总有人说蒋婷是与世隔绝的冰冷仙子,但她却觉得,程开颜似乎才是和世界格格不入。

很奇怪的感觉,但这是蒋婷的作为女性的第六感察觉到的。

起初,蒋婷很有些担心,担心这孩子在自己身边工作出现问题,但好在蒋婷一直有在关心他,照料他。
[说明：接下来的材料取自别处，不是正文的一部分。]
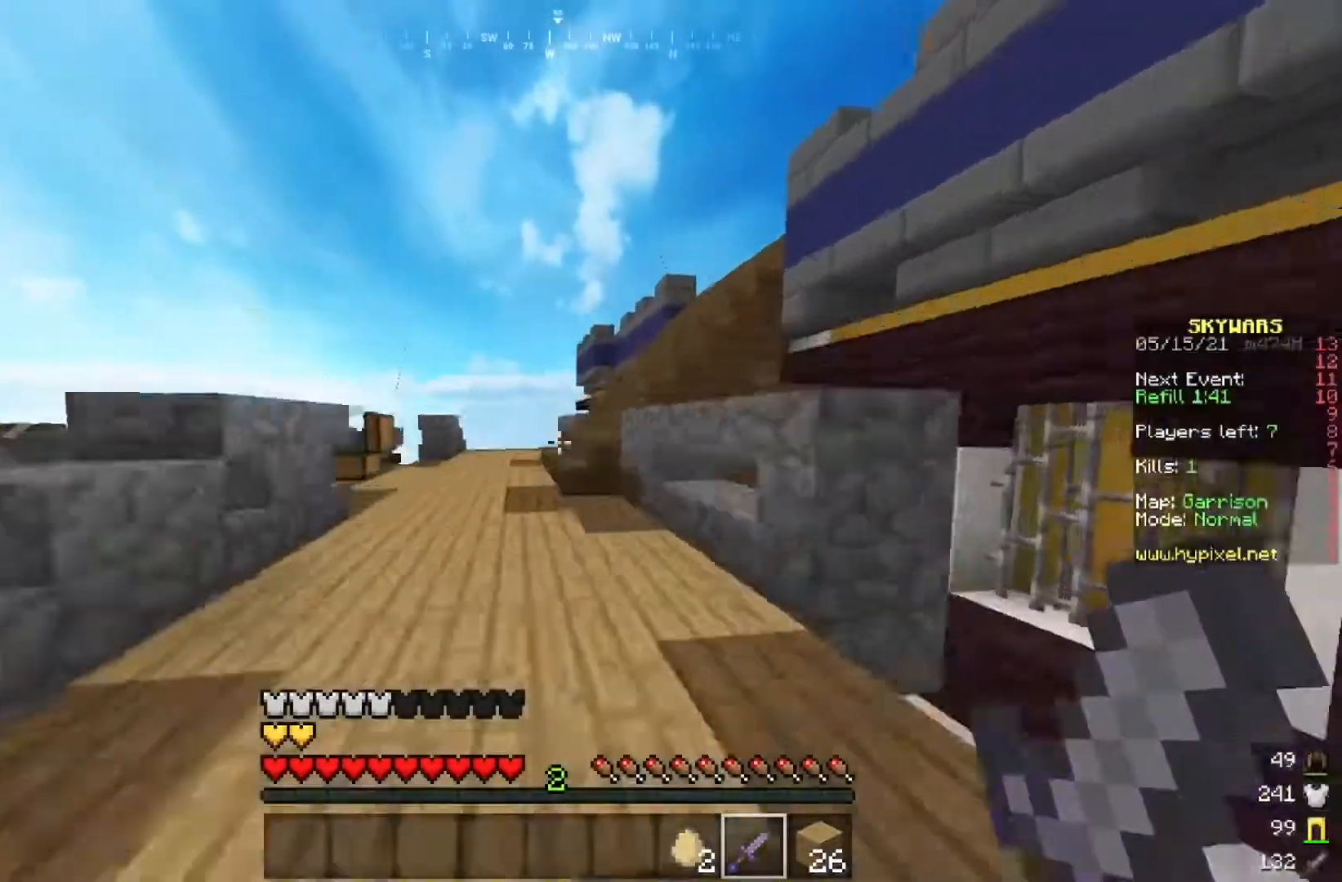
{"keys": ["w"], "mouse": [], "events": [[33, "space", "up"], [84, "space", "down"], [200, "space", "up"]]}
慢慢的随着时间的推移,生活的持续,程开颜身上的这种感觉逐渐在收敛,在好转。

蒋婷在确定,程开颜不会真的发展到自己这种地步后,她很有成就感,真的。

‘原来,这里面也有我的一份功劳啊。’

后来两人一起工作上下班,一起吃饭,一起探讨教学上的问题,在家里一起研究儿童文学,一起写论文,一起起床,洗漱,一起做饭,吃饭,一起打扫卫生,一起在客厅看书,泡脚……

不知不觉中,他已经真正融入到蒋婷的生活中了。

那时候,蒋婷有种奇怪的,温暖,温馨的感觉。

就好像,她是在带自己的孩子一样。

没错,孩子。

蒋婷现在更愿意称之为,他是自己灵魂的孩子,灵魂的生命延续。

“原来是这样,但……”

想清楚这一点,蒋婷又想起了什么,她的脸色变了变,但终究是平静下来了。

安静的手术室内,发出一声叹息。

“我生君未生,君生我已老……”

不知道过了多久。

手术台上陷入沉默的女人,忽然轻笑着呢喃道:

“真是个美妙的错误呀,哪怕我甘之若饴,也无人知晓就是了。

只是比起男女情爱而言,我更期盼的是……要一直好好地在一起生活啊。”

呢喃的话语,仿佛是美妇人与自己的一个约定,一个枷锁。

……

三天后。

此时上午六点半,晨光熹微。

远处的森林,传来一阵阵清脆蝉鸣。

南疆省城医院,特护病房。

大开的窗户透进一股股清凉的山风,拂去夏季的燥热。

楼下的自行车棚,时而响起铃铛声。

整个特护病房在这干净的氛围下,显得那么宁静祥和。

房间内,放着两张病床,这里居住着程开颜和蒋婷两个病人。

蒋婷已然苏醒,她坐起身来,单薄的被单自肩头滑落,她下意识转头看向身侧的病床上。

程开颜趴在那里,发出平缓微弱的呼吸。

经过连续两天的救治,程开颜现在已经初步控制中了伤情,脱离了生命危险。

现在正趴在病床上昏迷,不过医生说伤的太重,暂时不知道什么时候能醒过来,大概要半个月吧。

第一时间看他醒了没有,这是蒋婷这几天养成的习惯。

蒋婷明亮漆黑的凤眸中闪过一抹失望,旋即打起精神来起床,她身上的伤势也初步愈合,腿上的石膏也已经凝固,她可以杵着拐杖下地行走了。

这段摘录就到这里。